RECORDS PROVIDED below:
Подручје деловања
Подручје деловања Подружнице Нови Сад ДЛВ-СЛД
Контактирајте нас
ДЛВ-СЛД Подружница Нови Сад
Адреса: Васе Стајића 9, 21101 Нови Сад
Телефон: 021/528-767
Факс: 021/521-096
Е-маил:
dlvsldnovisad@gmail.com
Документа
End of RECORDS PROVIDED.
RECORDS PROVIDED below:
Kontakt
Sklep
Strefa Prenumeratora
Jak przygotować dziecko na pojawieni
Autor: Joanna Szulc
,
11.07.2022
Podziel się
End of RECORDS PROVIDED.
RECORDS PROVIDED below:
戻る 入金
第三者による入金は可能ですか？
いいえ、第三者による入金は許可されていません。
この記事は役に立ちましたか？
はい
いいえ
End of RECORDS PROVIDED.
- [JOB] For the word "Нови", state the number of lines in the listing that contain it and nothing further.

- [SOLUTION TO THE EXERCISE] 3